Life Lessons From June LeBell

Article written by Fred Plotkin on WQXR.org:

June LeBell, WQXR’s first female announcer and a beloved member of the station’s family, died in Sarasota, Fla. on April 30, a day after her 73rd birthday and one day before her eighth wedding anniversary with Edward Alley, a musician and arts manager whom she “treasured and adored,” as she told me.

She was a proud New Yorker, born in 1944 at Knickerbocker Hospital in Harlem and raised in the city. She graduated from the High School of Music and Art in 1961 and had a full career in broadcasting, writing and performing in New York before moving to Sarasota after 9/11.

She (and Ed) fought the good fight after she was diagnosed with ovarian cancer in 2012. They continued to live life meaningfully, full of music, good food and friends. June, through her example but also through her speaking and writing, taught many of us to savor the beauty life has to offer for whatever time we have.

June was very open about her illness. She asked me to share it in an article I wrote about her on Feb. 23, 2016. Last December she wrote, “I’ve learned a lot from this surgery and all the side effects: I adore and cherish my husband. He does so much for me and I’m so grateful. Pain really interferes with life and changes personality (I’m trying to overcome that) … When I get my strength back, I’ll be grateful to have a body, no matter the shape. Ed and I married just 7 years ago … We traveled, swam with dolphins and adored each other, thinking we were fine. Know what? We were. Be careful what you pray and wish for. Sometimes we have everything and don’t stop to appreciate it!”

In June’s three decades at WQXR and then during her years in Sarasota, she lived a life of speaking, teaching, broadcasting and sharing everything she loved. If you know me and my work, you realize that June and I had many overlapping passions. Some people might have behaved competitively but June was remarkably encouraging to younger people who shared her interests, showed talent, and were willing to work very hard. For many years she worked 14 hours a day, 7 days a week. She was an example of the dictum that there are no short cuts if you want to do superb work. I do my best to honor her example.

June was a remarkable interviewer whose preparation as a musician and researcher enabled her to ask questions that elicited responses both sincere and original. If she caught you off guard, it was not to make you uncomfortable but to have you say things you might not have realized you knew.

She respected all of her guests and only claimed to have been starstruck twice — with George Balanchine and Walter Cronkite. I know public figures who were starstruck upon meeting her, but she always put them at ease. Being interviewed by June meant having a conversation in which you learned from her while she let her audience learn from you.

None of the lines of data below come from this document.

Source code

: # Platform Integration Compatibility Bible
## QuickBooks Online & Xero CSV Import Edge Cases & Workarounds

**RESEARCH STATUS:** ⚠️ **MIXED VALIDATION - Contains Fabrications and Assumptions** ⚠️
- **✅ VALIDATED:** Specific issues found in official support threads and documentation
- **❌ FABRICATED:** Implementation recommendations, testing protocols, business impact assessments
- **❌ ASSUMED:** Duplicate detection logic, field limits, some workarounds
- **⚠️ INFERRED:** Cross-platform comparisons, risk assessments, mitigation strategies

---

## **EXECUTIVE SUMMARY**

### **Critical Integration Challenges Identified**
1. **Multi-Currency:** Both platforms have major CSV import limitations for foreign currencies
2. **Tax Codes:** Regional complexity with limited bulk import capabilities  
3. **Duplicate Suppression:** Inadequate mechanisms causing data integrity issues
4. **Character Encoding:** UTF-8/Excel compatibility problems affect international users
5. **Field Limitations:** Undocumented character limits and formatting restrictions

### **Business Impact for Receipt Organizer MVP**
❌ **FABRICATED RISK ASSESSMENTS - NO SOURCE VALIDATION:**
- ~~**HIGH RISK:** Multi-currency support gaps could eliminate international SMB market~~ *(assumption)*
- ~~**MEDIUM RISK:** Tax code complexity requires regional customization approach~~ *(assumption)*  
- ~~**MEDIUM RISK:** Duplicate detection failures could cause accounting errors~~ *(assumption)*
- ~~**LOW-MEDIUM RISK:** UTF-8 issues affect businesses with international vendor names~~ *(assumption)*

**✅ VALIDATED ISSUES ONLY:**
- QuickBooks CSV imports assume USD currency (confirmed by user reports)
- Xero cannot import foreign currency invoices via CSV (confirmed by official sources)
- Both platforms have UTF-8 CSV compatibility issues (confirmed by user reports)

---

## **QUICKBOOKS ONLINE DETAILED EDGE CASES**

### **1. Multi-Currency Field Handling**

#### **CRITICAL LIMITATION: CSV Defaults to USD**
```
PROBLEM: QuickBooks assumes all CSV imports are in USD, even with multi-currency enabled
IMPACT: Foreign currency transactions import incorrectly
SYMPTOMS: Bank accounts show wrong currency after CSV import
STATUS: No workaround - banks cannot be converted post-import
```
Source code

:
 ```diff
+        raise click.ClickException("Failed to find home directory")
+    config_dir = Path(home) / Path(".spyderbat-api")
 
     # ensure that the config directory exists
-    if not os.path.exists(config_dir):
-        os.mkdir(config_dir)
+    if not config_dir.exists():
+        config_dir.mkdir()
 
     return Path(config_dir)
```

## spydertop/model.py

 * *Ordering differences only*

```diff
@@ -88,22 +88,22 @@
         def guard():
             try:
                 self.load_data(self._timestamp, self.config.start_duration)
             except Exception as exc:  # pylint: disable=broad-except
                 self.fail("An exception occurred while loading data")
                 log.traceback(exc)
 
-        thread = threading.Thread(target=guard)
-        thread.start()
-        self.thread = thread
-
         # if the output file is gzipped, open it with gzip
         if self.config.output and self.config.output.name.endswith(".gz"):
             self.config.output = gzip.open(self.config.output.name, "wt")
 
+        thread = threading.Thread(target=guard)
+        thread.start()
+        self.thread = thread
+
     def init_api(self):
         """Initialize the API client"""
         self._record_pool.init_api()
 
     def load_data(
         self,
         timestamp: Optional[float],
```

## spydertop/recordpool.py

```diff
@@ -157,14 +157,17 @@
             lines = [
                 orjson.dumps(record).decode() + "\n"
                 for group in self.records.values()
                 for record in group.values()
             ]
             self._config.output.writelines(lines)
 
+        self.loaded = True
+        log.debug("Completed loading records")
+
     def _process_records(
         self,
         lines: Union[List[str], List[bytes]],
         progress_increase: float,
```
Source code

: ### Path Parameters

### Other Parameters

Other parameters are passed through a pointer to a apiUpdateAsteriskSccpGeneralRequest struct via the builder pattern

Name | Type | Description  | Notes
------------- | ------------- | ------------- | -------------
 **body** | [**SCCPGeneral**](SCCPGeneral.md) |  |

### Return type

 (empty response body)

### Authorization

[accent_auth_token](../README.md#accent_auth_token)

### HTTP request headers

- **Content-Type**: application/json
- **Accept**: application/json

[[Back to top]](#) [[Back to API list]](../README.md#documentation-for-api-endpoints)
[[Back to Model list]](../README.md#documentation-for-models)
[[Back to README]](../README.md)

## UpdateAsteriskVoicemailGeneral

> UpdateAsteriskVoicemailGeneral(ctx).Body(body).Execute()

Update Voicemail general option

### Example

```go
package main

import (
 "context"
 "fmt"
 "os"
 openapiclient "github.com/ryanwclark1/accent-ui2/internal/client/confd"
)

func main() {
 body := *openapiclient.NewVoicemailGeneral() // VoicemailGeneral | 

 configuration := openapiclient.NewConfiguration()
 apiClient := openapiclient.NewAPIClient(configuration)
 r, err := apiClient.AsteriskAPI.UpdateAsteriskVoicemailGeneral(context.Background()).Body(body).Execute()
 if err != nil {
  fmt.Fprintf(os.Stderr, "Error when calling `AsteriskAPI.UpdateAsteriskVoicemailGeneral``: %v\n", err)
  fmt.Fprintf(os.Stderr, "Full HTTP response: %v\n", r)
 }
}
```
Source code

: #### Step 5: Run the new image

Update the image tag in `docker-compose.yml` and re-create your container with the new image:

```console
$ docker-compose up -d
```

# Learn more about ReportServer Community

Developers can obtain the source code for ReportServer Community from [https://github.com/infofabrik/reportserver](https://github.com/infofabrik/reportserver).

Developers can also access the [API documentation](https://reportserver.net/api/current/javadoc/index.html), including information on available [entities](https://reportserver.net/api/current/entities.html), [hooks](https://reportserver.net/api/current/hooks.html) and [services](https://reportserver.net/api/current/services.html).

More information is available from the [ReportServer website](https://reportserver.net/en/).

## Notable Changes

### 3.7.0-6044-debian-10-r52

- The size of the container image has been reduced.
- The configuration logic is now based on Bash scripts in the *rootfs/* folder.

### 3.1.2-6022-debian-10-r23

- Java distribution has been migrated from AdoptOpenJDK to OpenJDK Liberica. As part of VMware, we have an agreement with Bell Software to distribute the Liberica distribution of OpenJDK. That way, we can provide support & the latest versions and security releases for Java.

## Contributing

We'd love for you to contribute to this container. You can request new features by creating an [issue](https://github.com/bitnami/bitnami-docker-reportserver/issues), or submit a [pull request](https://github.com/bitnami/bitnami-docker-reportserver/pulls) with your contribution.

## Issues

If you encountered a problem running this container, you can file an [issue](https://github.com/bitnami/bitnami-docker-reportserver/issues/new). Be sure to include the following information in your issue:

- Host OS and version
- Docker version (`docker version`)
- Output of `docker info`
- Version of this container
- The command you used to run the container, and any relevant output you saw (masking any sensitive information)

June also understood that the arts can teach us things, through example and emotion, that more literal study might fail to reveal. On March 5, she published a review in the Observer of Sarasota Opera’s production of Poulenc’s Dialogues of the Carmelites. In the opera, the Old Prioress dies a visibly painful death, very likely of cancer. It is very difficult to watch even if you are not battling this illness, so I read June’s description with care: “Played with a startling terror of death by Lisa Chavez, her cry for Mother Marie of the Incarnation is a sure sign this is not going to be an easy death for this otherwise kind and wise Prioress who’s led the order for about a dozen years.” This was June: passionate and dispassionate at the same time.

On April 24, she posted on Facebook: “We called in Hospice. They’re coming to us and they seem wonderful. Bringing a hospital bed today. They’re here for both life and transition. It’s time. I’ll try to stay in touch and update you as much as I can. You’ve all been great supporters and the love and prayers have helped tremendously. I can’t thank you enough! I’m hanging around a bit. Maybe. Not scared. Very calm and at peace. Love you.”

When the Empire State Building was lit in blue last Dec. 3 to celebrate WQXR’s 80th anniversary. June wrote “It was an honor to work for this great station for 30 years and to be its very first female staff announcer. When you’re doing it, you don’t think of it as historic or anything but being very fortunate to be making a career at the nation’s best and best-known commercial classical station. Looking back, I’m bowled over by the memories and colleagues. I worked with the best of the best and they taught me! Duncan Pirnie, Matt Thomas, Peter Allen, George Edwards, Hugh Morgan, Mel Elliot, wow! And our engineering staff, Doc, Herb, Phil, Al, Maurice. What a legacy. And, of course Bob Sherman and George Jellinek. And then Nimet and Clayelle, Candice, and Midge, who came after me. Was I ever blessed. Shine proudly blue Empire State Building for WQXR at 80.”

Our light is momentarily dimmed but our memories of June LeBell will continue to burn bright. To remember June, I will listen to this performance of Brahms Lieder by Christa Ludwig and Leonard Bernstein. Her favorite, she said, was “Mainacht” (“May Night”) which comes at 13:10.